Steel Winged Angel chapter 1 . 8/30/2004
You can't have love without the pain, it's just the way it is. You can't grown stronger and make the bonds unbreakable without hurt and pain. Hence the reason I added blue to the wings of the butterfly of love. A heartbreaking, saddening poem. Beautiful though.
Hawke
Saraiyu chapter 1 . 5/26/2004
this was extremely well-written
Shinji Boi69 chapter 1 . 5/1/2004
This is true talent. i liked this one alot. You have a talent for writing. how do you find the time? You have 77 writings and you've been a member since 4/7/04! I'm amazed.
I wish I could read them all right now. maybe i'll read more tomarrow. Keep up the great work.
Karasu no sei chapter 1 . 4/30/2004
"As its silken shape slips silently to the ground
The only sound
Is your Heart cracking"
It's completely beautiful. Amazing. The english language doesn't have words enough to describe this. But it really... spoke to me, sort of showed itself to me in a way a lot of poetry doesn't.
Just... wow.
Karasu
Cry Tears of Darkness chapter 1 . 4/30/2004
"If only we could together stay
But it would break us both, can't you see?

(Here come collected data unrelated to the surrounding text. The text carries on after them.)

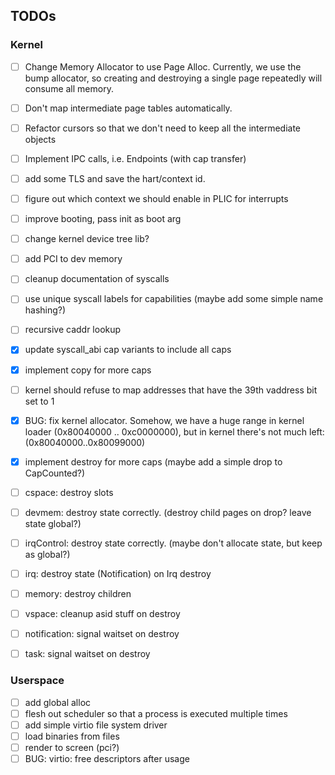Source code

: ## TODOs

### Kernel

- [ ] Change Memory Allocator to use Page Alloc.
      Currently, we use the bump allocator, so creating and destroying a single page repeatedly will consume all memory.
- [ ] Don't map intermediate page tables automatically.
- [ ] Refactor cursors so that we don't need to keep all the intermediate objects
- [ ] Implement IPC calls, i.e. Endpoints (with cap transfer)
- [ ] add some TLS and save the hart/context id.
- [ ] figure out which context we should enable in PLIC for interrupts
- [ ] improve booting, pass init as boot arg
- [ ] change kernel device tree lib?
- [ ] add PCI to dev memory
- [ ] cleanup documentation of syscalls
- [ ] use unique syscall labels for capabilities (maybe add some simple name hashing?)
- [ ] recursive caddr lookup
- [x] update syscall_abi cap variants to include all caps
- [x] implement copy for more caps
- [ ] kernel should refuse to map addresses that have the 39th vaddress bit set to 1
- [x] BUG: fix kernel allocator. Somehow, we have a huge range in kernel loader (0x80040000 .. 0xc0000000), but in kernel there's not much left: (0x80040000..0x80099000)

- [x] implement destroy for more caps (maybe add a simple drop to CapCounted?)
- [ ] cspace: destroy slots
- [ ] devmem: destroy state correctly. (destroy child pages on drop? leave state global?)
- [ ] irqControl: destroy state correctly. (maybe don't allocate state, but keep as global?)
- [ ] irq: destroy state (Notification) on Irq destroy
- [ ] memory: destroy children
- [ ] vspace: cleanup asid stuff on destroy
- [ ] notification: signal waitset on destroy
- [ ] task: signal waitset on destroy

### Userspace
- [ ] add global alloc
- [ ] flesh out scheduler so that a process is executed multiple times
- [ ] add simple virtio file system driver
- [ ] load binaries from files
- [ ] render to screen (pci?)
- [ ] BUG: virtio: free descriptors after usage
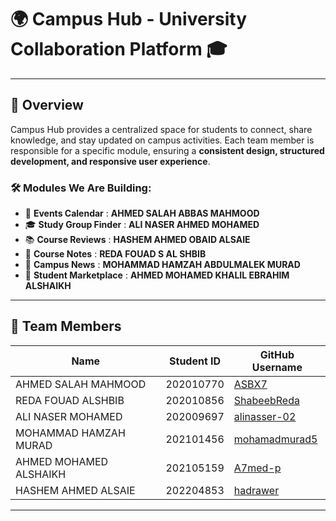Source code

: # 🌍 Campus Hub - University Collaboration Platform 🎓  

---

## 📖 Overview  

Campus Hub provides a centralized space for students to connect, share knowledge, and stay updated on campus activities. Each team member is responsible for a specific module, ensuring a **consistent design, structured development, and responsive user experience**.  

### 🛠️ Modules We Are Building:  
- 📅 **Events Calendar** : **AHMED SALAH ABBAS MAHMOOD**  
- 🎓 **Study Group Finder**  : **ALI NASER AHMED MOHAMED**
- 📚 **Course Reviews**  : **HASHEM AHMED OBAID ALSAIE**
- 📝 **Course Notes**  : **REDA FOUAD S AL SHBIB**
- 📰 **Campus News**  : **MOHAMMAD HAMZAH ABDULMALEK MURAD**
- 🛒   **Student Marketplace** : **AHMED MOHAMED KHALIL EBRAHIM ALSHAIKH**

---

## 👥 Team Members  

| **Name**                  | **Student ID**  | **GitHub Username** |
|---------------------------|---------------|---------------------|
| AHMED SALAH MAHMOOD       | 202010770     | [ASBX7](https://github.com/ASBX7) |
| REDA FOUAD ALSHBIB        | 202010856     | [ShabeebReda](https://github.com/ShabeebReda) |
| ALI NASER MOHAMED         | 202009697     | [alinasser-02](https://github.com/alinasser-02) |
| MOHAMMAD HAMZAH MURAD     | 202101456     | [mohamadmurad5](https://github.com/mohamadmurad5) |
| AHMED MOHAMED ALSHAIKH    | 202105159     | [A7med-p](https://github.com/A7med-p) |
| HASHEM AHMED ALSAIE       | 202204853     | [hadrawer](https://github.com/Hadrawer) |

---
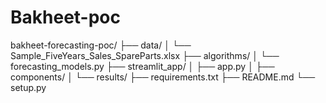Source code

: # Bakheet-poc
bakheet-forecasting-poc/
├── data/
│   └── Sample_FiveYears_Sales_SpareParts.xlsx
├── algorithms/
│   └── forecasting_models.py
├── streamlit_app/
│   ├── app.py
│   ├── components/
│   └── results/
├── requirements.txt
├── README.md
└── setup.py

It would have broken you and me
I wish this didn't have to be."
my fav lines... just wow... i need a new word for wow... if you have one feel free to suggest it. ive already over used nice, great, cute, amazing and wow... LOL! but your poem is all of the above :P
A Girl in Denial chapter 1 . 4/30/2004
Damn my bad memory! I can't tell if this is an edit of an old poem, or a new poem, or a second version of a poem... x_x Either way, a little blah, nothing major. Nice choice of words. Isn't "vermillion" wonderful?
agid
freethephoenix chapter 1 . 4/29/2004
*sad sigh* Ow, my heart hurts. Did you break up with a girlfriend recently? These emotions on the paper seem incredibly pure and authentic. I'm struck to the core by the honesty in your words. Wow... just... wow.
I like how you capitalized 'us'. Nice stylistic touch.